To speak of a “water war” is common. However, how long will it be until this metaphor will turn into fact? Or, how long will it be until direct military interventions take place in countries with large water reservoirs in the South, being the Amazon an emblematic case?
“I see today conflicts over water in several places…which haven´t turned still into a global water war”, said Carlos Vainer. He also made reference to how the local elites have proven to be good allies of transnational capital which have been increasingly taking over this resource “without the need to invade”.
“One thing we can conclude is that when a farmer from Ecuador and an indigenous person from Philippines meet, and they are both resisting…they speak the same language”, said Vainer.
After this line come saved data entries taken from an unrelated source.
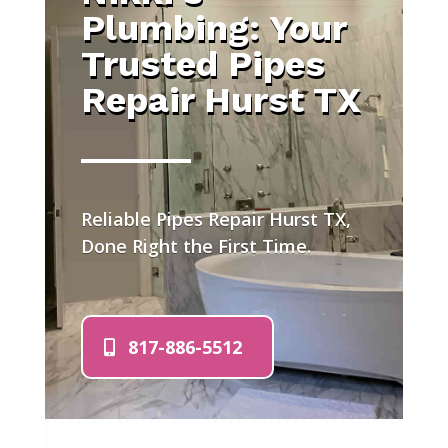
Plumbing: Your
Trusted Pipes
Repair Hurst TX
Reliable Pipes Repair Hurst TX,
Done Right the First Time.
817-886-5512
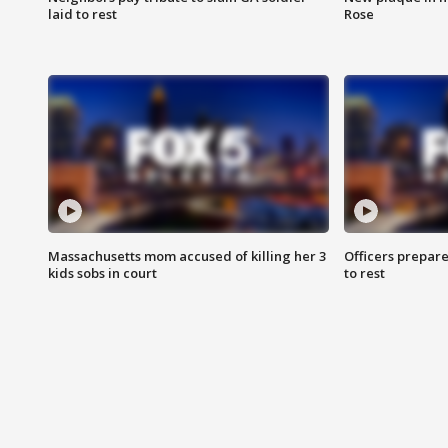
laid to rest
Rose
Massachusetts mom accused of killing her 3
Officers prepare
kids sobs in court
to rest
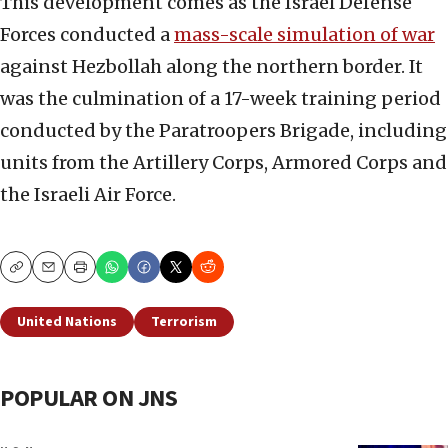
This development comes as the Israel Defense
Forces conducted a
mass-scale simulation of war
against Hezbollah along the northern border. It
was the culmination of a 17-week training period
conducted by the Paratroopers Brigade, including
units from the Artillery Corps, Armored Corps and
the Israeli Air Force.
Copy
Email
Print
United Nations
Terrorism
POPULAR ON JNS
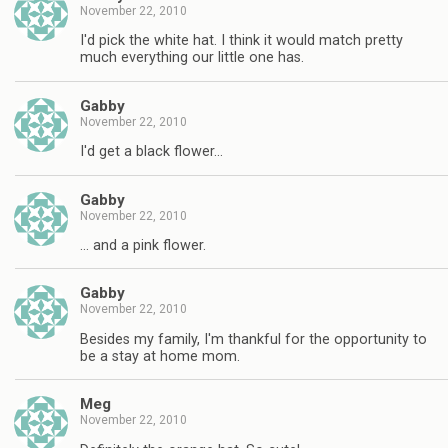
November 22, 2010
I'd pick the white hat. I think it would match pretty
much everything our little one has.
Gabby
November 22, 2010
I'd get a black flower…
Gabby
November 22, 2010
… and a pink flower.
Gabby
November 22, 2010
Besides my family, I'm thankful for the opportunity to
be a stay at home mom.
Meg
November 22, 2010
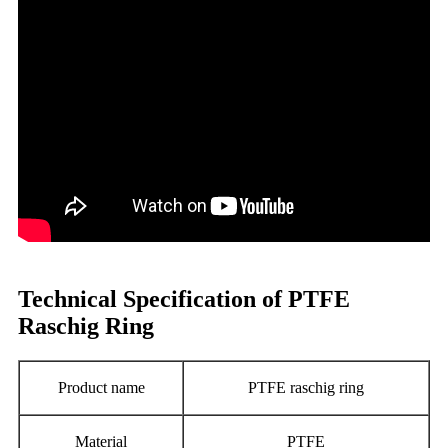
Technical Specification of PTFE
Raschig Ring
Product name
PTFE raschig ring
Material
PTFE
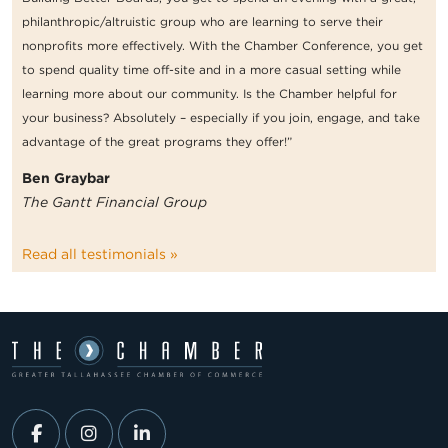
philanthropic/altruistic group who are learning to serve their
nonprofits more effectively. With the Chamber Conference, you get
to spend quality time off-site and in a more casual setting while
learning more about our community. Is the Chamber helpful for
your business? Absolutely – especially if you join, engage, and take
advantage of the great programs they offer!”
Ben Graybar
The Gantt Financial Group
Read all testimonials »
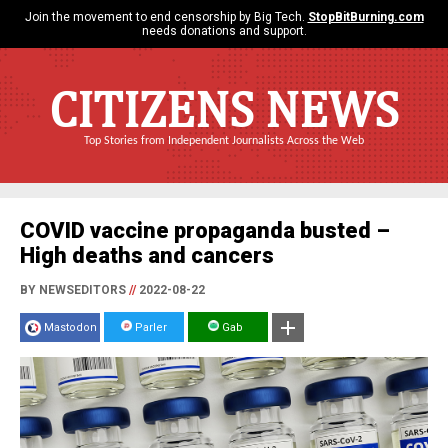
Join the movement to end censorship by Big Tech.
StopBitBurning.com
needs donations and support.
CITIZENS NEWS
Top Stories from Independent Journalists Across the Web
COVID vaccine propaganda busted –
High deaths and cancers
BY NEWSEDITORS
//
2022-08-22
Mastodon
Parler
Gab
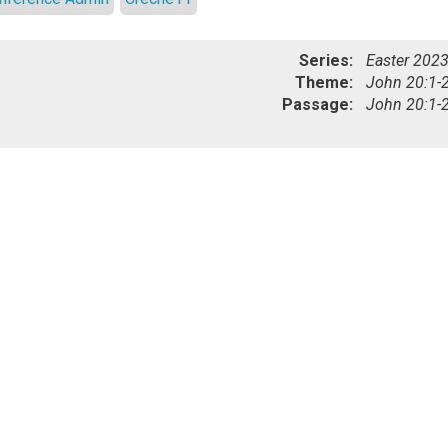
Series:
Easter 202
Theme:
John 20:1-
Passage:
John 20:1-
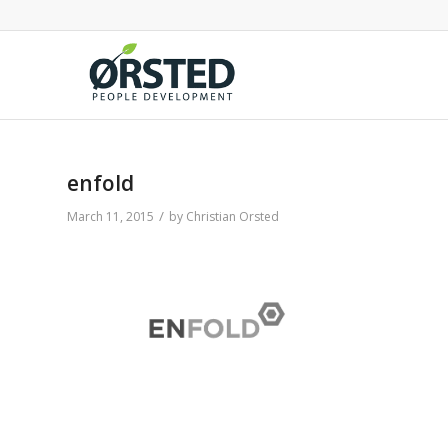
enfold
/
March 11, 2015
by
Christian Orsted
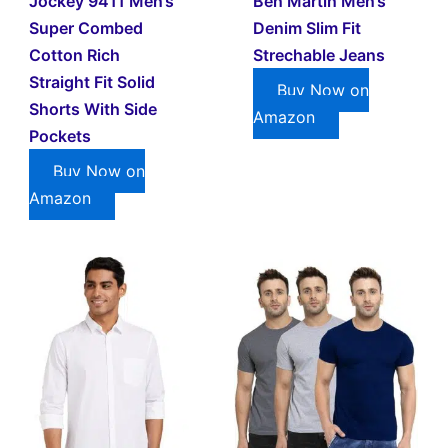
Jockey 9411 Men’s
Ben Martin Men’s
Super Combed
Denim Slim Fit
Cotton Rich
Strechable Jeans
Straight Fit Solid
Buy Now on
Shorts With Side
Amazon
Pockets
Buy Now on
Amazon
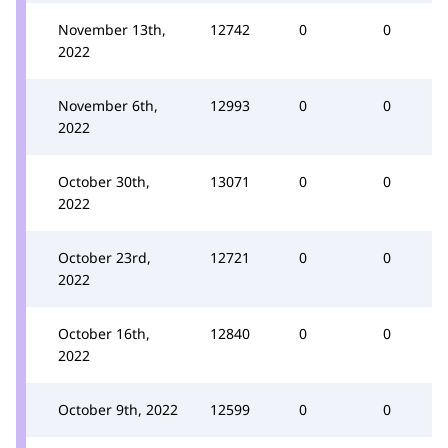
November 13th,
12742
0
0
2022
November 6th,
12993
0
0
2022
October 30th,
13071
0
0
2022
October 23rd,
12721
0
0
2022
October 16th,
12840
0
0
2022
October 9th, 2022
12599
0
0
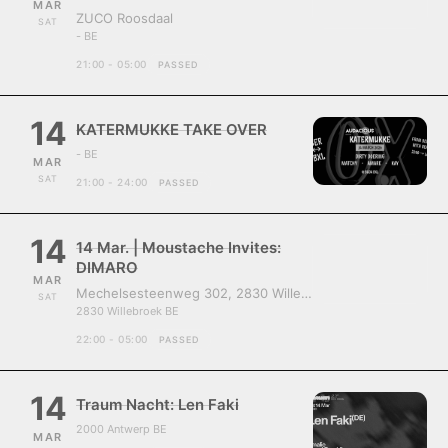
MAR
ZUCO Roosdaal
SAT
- BE
21:00 - 05:00
PASSED
14
KATERMUKKE TAKE OVER
- BE
MAR
SAT
21:00 - 24:00
PASSED
14
14 Mar. | Moustache Invites:
DIMARO
MAR
Mechelsesteenweg 302, 2830 Willebroek, Belgium
SAT
2830 Willebroek BE
22:00 - 05:00
PASSED
14
Traum Nacht: Len Faki
2000 Antwerp BE
MAR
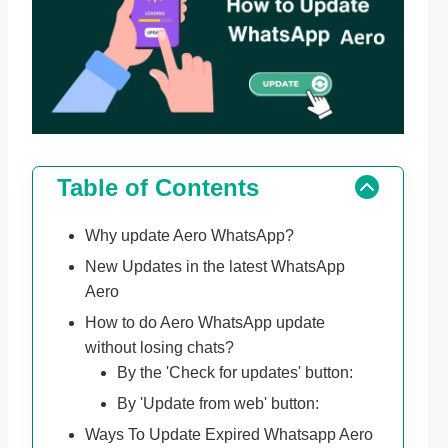
Table of Contents
Why update Aero WhatsApp?
New Updates in the latest WhatsApp
Aero
How to do Aero WhatsApp update
without losing chats?
By the 'Check for updates' button:
By 'Update from web' button:
Ways To Update Expired Whatsapp Aero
And he added that an “international class struggle” is coming.
Even from a critical perspective to the process of water privatization we hear voices speaking of a matter of time. According to these opinions, the problem is technological, which will be solved when the energy matrix is modified.
Vainer doesn´t agree with this concept: “the technology issues are part of the class struggle”, he said, and makes reference to the process of destruction of machines since the Industrial Revolution in the UK. “Technology is a way of struggle which is used many times to weaken the social movements in resistance”.
According to Vainer, electric power generated from dams is only profitable because the projects don´t take into account their social and natural costs. “Today, hydropower is a “good business” because the social and environmental costs are not taken into account”, he concludes.